O agricultor Ney Guerreiro de Almeida tem apenas 11 hectares de terras para plantar. “São os restos de terra que delimitaram. Tem fazendeiros com 200 e 300 hectares no assentamento. Muitas vezes causam prejuízos às plantações. O gado entra nas roças e não pagam os danos. Quem se sente prejudicado somos nós. Essa é a nossa maior briga, não é invadir terra do Incra. Queremos nossos lotes no núcleo urbano”, reclamou.

 

Medidas

 

O ouvidor agrário regional e chefe da divisão de ordenamento de estrutura fundiária do Incra no Amazonas, José Braga Brito, explicou que as providências serão tomadas em Manaus em relação aos grandes latifundiários, fazendeiros e funcionários públicos no assentamento Vila Amazônia. “Vai haver análise jurídica do Incra para verificar todas essas questões. Faremos relatório técnico sobre as denúncias apresentadas na reunião”, alertou.

 

Ele esclareceu que o núcleo urbano da Vila Amazônia atende quem não tem condições de morar nos lotes dentro do assentamento, mas diariamente trabalha na agricultura. “Na área urbana os filhos vão poder frequentar as escolas, luz, energia elétrica. Aqui tem assistência da família a essas crianças. Não pode se afastar do perímetro do assentamento. O núcleo urbano faz parte. Ninguém pode ter um lote e ir para Parintins”, pontuou.

 

Indagado se funcionário público pode ter lote no assentamento, José Brito afirmou que não, pois é vetado pelas regras, leis, portarias e instruções normativas. “Funcionários públicos, comerciantes, empresários, por exemplo, também não, porque o assentamento é definitivamente para os agricultores que precisam da terra para trabalhar, com fins rurais”, conclui o representante do Incra no Amazonas.

 

População

O Governo Federal desapropriou a extensa faixa de terra do PA Gleba Vila Amazônia em setembro de 1987. Dados de cadastramento do Incra de 2012 indicam 2.253 famílias assentadas, com estimativa de 15 mil pessoas, divididas em 63 comunidades. Esse índice representa média de 7 mil eleitores e mais de 10% de toda população de Parintins. Funcionam 45 escolas municipais dentro do assentamento, com 4.433 alunos matriculados.
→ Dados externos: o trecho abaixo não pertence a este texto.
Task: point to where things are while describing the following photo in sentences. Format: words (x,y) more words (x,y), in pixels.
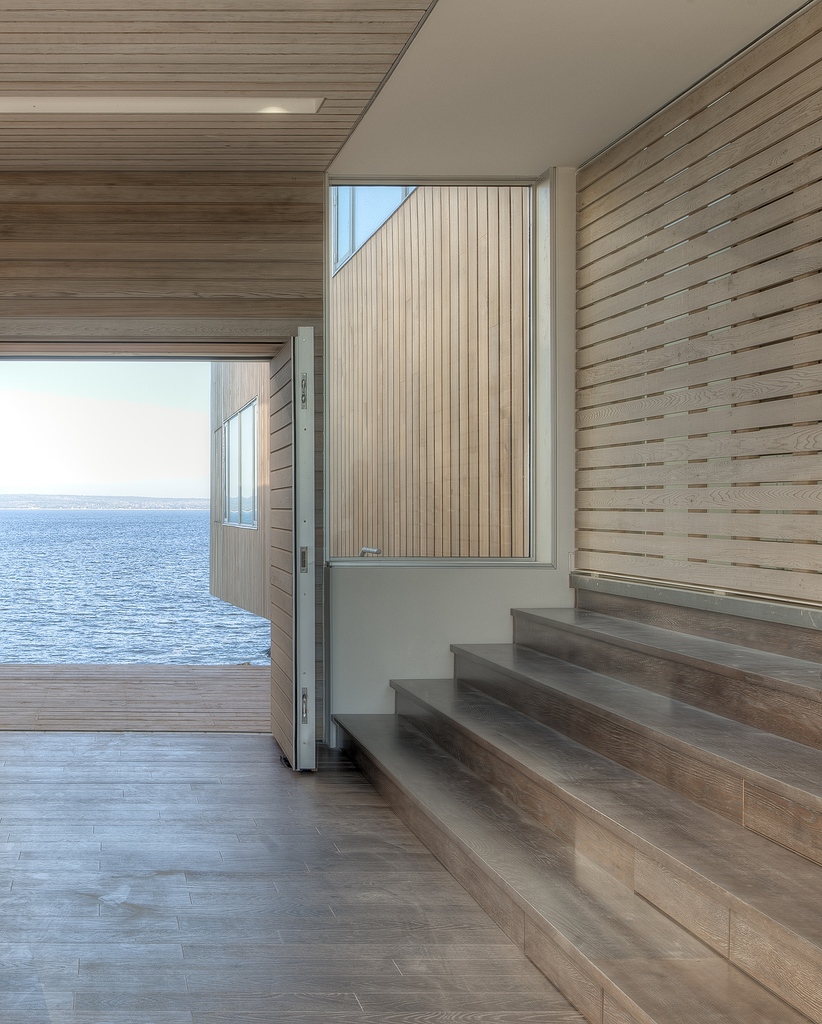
We can see floor (294,796), wall (451,382), stairs (420,702) and windows (411,214). At the top (35,105) we can see light (49,103). In the background (78,476) we can see water (107,578) and sky (82,404).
O Governo do Estado tem 11 localidades de ensino tecnológico, com 1.939 estudantes matriculados. “Essa é a dimensão do assentamento. Apesar de ser o segundo maior assentamento do Amazonas e um dos maiores do Brasil, o Incra sequer tem um funcionário para atender os produtores. Se quisermos alguma coisa, temos de ir a Manaus. Consideramos uma irresponsabilidade. Essa é política do Brasil”, argumentou o agricultor Raimundo Rocha.

 

Os assentados clamam pela atenção pelo Governo Federal. Pela lei da reforma agrária e idade, o assentamento passou do tempo de ser emancipado. “O Incra já era para ter se retirado e entregado para o Estado ou Município. Infelizmente, por essa política do descaso, estamos com desordenamento fundiário no assentamento. Dentro, tem latifúndios. As regras e normas foram quebradas”, apontou.